**Request**
Write out every line of the data below word for word, changing nothing.

Collected data:
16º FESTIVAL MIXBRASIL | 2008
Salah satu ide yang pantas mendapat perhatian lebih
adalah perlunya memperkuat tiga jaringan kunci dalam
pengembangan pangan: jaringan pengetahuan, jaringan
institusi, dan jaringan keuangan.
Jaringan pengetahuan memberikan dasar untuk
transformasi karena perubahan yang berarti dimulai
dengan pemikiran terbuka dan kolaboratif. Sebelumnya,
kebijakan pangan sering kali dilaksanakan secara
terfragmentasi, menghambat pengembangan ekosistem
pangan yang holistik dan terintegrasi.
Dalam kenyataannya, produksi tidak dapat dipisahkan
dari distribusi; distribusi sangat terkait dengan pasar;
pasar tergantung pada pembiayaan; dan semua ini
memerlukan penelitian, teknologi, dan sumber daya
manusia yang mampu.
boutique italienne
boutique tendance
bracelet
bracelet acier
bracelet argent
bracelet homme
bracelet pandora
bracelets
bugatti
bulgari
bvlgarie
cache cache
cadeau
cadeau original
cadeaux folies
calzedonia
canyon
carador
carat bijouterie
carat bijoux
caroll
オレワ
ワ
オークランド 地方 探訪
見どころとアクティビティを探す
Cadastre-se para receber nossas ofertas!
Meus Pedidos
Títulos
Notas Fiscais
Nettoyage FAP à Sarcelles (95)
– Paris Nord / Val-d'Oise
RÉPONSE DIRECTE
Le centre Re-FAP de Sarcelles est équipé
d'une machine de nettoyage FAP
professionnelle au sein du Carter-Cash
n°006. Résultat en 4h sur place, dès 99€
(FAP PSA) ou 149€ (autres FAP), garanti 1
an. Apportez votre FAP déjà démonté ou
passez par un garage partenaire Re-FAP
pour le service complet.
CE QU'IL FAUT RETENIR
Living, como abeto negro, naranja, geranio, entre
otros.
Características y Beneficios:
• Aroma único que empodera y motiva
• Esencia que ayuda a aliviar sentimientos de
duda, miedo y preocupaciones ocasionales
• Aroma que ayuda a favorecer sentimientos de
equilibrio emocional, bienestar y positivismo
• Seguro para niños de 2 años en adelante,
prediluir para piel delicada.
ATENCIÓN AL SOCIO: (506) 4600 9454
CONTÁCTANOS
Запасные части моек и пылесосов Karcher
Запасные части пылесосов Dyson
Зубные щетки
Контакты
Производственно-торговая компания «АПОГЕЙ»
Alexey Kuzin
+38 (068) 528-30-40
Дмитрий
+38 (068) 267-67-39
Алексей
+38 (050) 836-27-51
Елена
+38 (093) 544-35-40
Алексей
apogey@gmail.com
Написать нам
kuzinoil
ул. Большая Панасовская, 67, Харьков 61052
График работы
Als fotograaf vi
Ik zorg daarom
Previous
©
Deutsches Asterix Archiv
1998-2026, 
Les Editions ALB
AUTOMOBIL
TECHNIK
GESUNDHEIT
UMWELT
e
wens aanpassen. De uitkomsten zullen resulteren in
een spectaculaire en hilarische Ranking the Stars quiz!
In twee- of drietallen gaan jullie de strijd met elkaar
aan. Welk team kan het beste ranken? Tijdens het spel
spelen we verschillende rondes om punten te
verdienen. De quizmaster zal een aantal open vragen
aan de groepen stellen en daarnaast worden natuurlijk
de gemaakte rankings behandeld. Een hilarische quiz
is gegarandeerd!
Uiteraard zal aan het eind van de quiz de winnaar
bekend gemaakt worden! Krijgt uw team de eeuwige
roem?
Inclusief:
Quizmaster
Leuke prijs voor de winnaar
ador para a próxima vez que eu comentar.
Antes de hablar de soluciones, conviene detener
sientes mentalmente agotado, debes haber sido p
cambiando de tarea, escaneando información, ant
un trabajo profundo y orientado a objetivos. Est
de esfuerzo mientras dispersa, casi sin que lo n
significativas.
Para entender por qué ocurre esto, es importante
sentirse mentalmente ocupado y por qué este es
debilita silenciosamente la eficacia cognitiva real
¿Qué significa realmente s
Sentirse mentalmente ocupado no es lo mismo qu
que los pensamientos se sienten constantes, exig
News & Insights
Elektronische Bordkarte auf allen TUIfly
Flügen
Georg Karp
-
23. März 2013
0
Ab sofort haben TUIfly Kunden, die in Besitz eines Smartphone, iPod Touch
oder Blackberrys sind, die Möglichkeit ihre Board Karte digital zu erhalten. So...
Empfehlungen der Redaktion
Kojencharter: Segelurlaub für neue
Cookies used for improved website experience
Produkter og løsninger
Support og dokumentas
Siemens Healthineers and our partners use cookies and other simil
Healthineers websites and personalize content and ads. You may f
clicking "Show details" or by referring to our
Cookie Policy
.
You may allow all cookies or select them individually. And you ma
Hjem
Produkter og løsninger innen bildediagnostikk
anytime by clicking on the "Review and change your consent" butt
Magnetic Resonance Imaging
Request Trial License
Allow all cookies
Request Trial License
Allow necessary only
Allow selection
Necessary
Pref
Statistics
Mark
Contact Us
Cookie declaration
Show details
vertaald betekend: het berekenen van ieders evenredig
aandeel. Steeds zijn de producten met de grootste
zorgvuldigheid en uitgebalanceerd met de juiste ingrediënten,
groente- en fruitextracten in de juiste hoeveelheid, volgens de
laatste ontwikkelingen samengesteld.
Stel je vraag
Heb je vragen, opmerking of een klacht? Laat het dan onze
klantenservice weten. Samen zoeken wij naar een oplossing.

**The completed task**
16º FESTIVAL MIXBRASIL | 2008
Salah satu ide yang pantas mendapat perhatian lebih
adalah perlunya memperkuat tiga jaringan kunci dalam
pengembangan pangan: jaringan pengetahuan, jaringan
institusi, dan jaringan keuangan.
Jaringan pengetahuan memberikan dasar untuk
transformasi karena perubahan yang berarti dimulai
dengan pemikiran terbuka dan kolaboratif. Sebelumnya,
kebijakan pangan sering kali dilaksanakan secara
terfragmentasi, menghambat pengembangan ekosistem
pangan yang holistik dan terintegrasi.
Dalam kenyataannya, produksi tidak dapat dipisahkan
dari distribusi; distribusi sangat terkait dengan pasar;
pasar tergantung pada pembiayaan; dan semua ini
memerlukan penelitian, teknologi, dan sumber daya
manusia yang mampu.
boutique italienne
boutique tendance
bracelet
bracelet acier
bracelet argent
bracelet homme
bracelet pandora
bracelets
bugatti
bulgari
bvlgarie
cache cache
cadeau
cadeau original
cadeaux folies
calzedonia
canyon
carador
carat bijouterie
carat bijoux
caroll
オレワ
ワ
オークランド 地方 探訪
見どころとアクティビティを探す
Cadastre-se para receber nossas ofertas!
Meus Pedidos
Títulos
Notas Fiscais
Nettoyage FAP à Sarcelles (95)
– Paris Nord / Val-d'Oise
RÉPONSE DIRECTE
Le centre Re-FAP de Sarcelles est équipé
d'une machine de nettoyage FAP
professionnelle au sein du Carter-Cash
n°006. Résultat en 4h sur place, dès 99€
(FAP PSA) ou 149€ (autres FAP), garanti 1
an. Apportez votre FAP déjà démonté ou
passez par un garage partenaire Re-FAP
pour le service complet.
CE QU'IL FAUT RETENIR
Living, como abeto negro, naranja, geranio, entre
otros.
Características y Beneficios:
• Aroma único que empodera y motiva
• Esencia que ayuda a aliviar sentimientos de
duda, miedo y preocupaciones ocasionales
• Aroma que ayuda a favorecer sentimientos de
equilibrio emocional, bienestar y positivismo
• Seguro para niños de 2 años en adelante,
prediluir para piel delicada.
ATENCIÓN AL SOCIO: (506) 4600 9454
CONTÁCTANOS
Запасные части моек и пылесосов Karcher
Запасные части пылесосов Dyson
Зубные щетки
Контакты
Производственно-торговая компания «АПОГЕЙ»
Alexey Kuzin
+38 (068) 528-30-40
Дмитрий
+38 (068) 267-67-39
Алексей
+38 (050) 836-27-51
Елена
+38 (093) 544-35-40
Алексей
apogey@gmail.com
Написать нам
kuzinoil
ул. Большая Панасовская, 67, Харьков 61052
График работы
Als fotograaf vi
Ik zorg daarom
Previous
©
Deutsches Asterix Archiv
1998-2026, 
Les Editions ALB
AUTOMOBIL
TECHNIK
GESUNDHEIT
UMWELT
e
wens aanpassen. De uitkomsten zullen resulteren in
een spectaculaire en hilarische Ranking the Stars quiz!
In twee- of drietallen gaan jullie de strijd met elkaar
aan. Welk team kan het beste ranken? Tijdens het spel
spelen we verschillende rondes om punten te
verdienen. De quizmaster zal een aantal open vragen
aan de groepen stellen en daarnaast worden natuurlijk
de gemaakte rankings behandeld. Een hilarische quiz
is gegarandeerd!
Uiteraard zal aan het eind van de quiz de winnaar
bekend gemaakt worden! Krijgt uw team de eeuwige
roem?
Inclusief:
Quizmaster
Leuke prijs voor de winnaar
ador para a próxima vez que eu comentar.
Antes de hablar de soluciones, conviene detener
sientes mentalmente agotado, debes haber sido p
cambiando de tarea, escaneando información, ant
un trabajo profundo y orientado a objetivos. Est
de esfuerzo mientras dispersa, casi sin que lo n
significativas.
Para entender por qué ocurre esto, es importante
sentirse mentalmente ocupado y por qué este es
debilita silenciosamente la eficacia cognitiva real
¿Qué significa realmente s
Sentirse mentalmente ocupado no es lo mismo qu
que los pensamientos se sienten constantes, exig
News & Insights
Elektronische Bordkarte auf allen TUIfly
Flügen
Georg Karp
-
23. März 2013
0
Ab sofort haben TUIfly Kunden, die in Besitz eines Smartphone, iPod Touch
oder Blackberrys sind, die Möglichkeit ihre Board Karte digital zu erhalten. So...
Empfehlungen der Redaktion
Kojencharter: Segelurlaub für neue
Cookies used for improved website experience
Produkter og løsninger
Support og dokumentas
Siemens Healthineers and our partners use cookies and other simil
Healthineers websites and personalize content and ads. You may f
clicking "Show details" or by referring to our
Cookie Policy
.
You may allow all cookies or select them individually. And you ma
Hjem
Produkter og løsninger innen bildediagnostikk
anytime by clicking on the "Review and change your consent" butt
Magnetic Resonance Imaging
Request Trial License
Allow all cookies
Request Trial License
Allow necessary only
Allow selection
Necessary
Pref
Statistics
Mark
Contact Us
Cookie declaration
Show details
vertaald betekend: het berekenen van ieders evenredig
aandeel. Steeds zijn de producten met de grootste
zorgvuldigheid en uitgebalanceerd met de juiste ingrediënten,
groente- en fruitextracten in de juiste hoeveelheid, volgens de
laatste ontwikkelingen samengesteld.
Stel je vraag
Heb je vragen, opmerking of een klacht? Laat het dan onze
klantenservice weten. Samen zoeken wij naar een oplossing.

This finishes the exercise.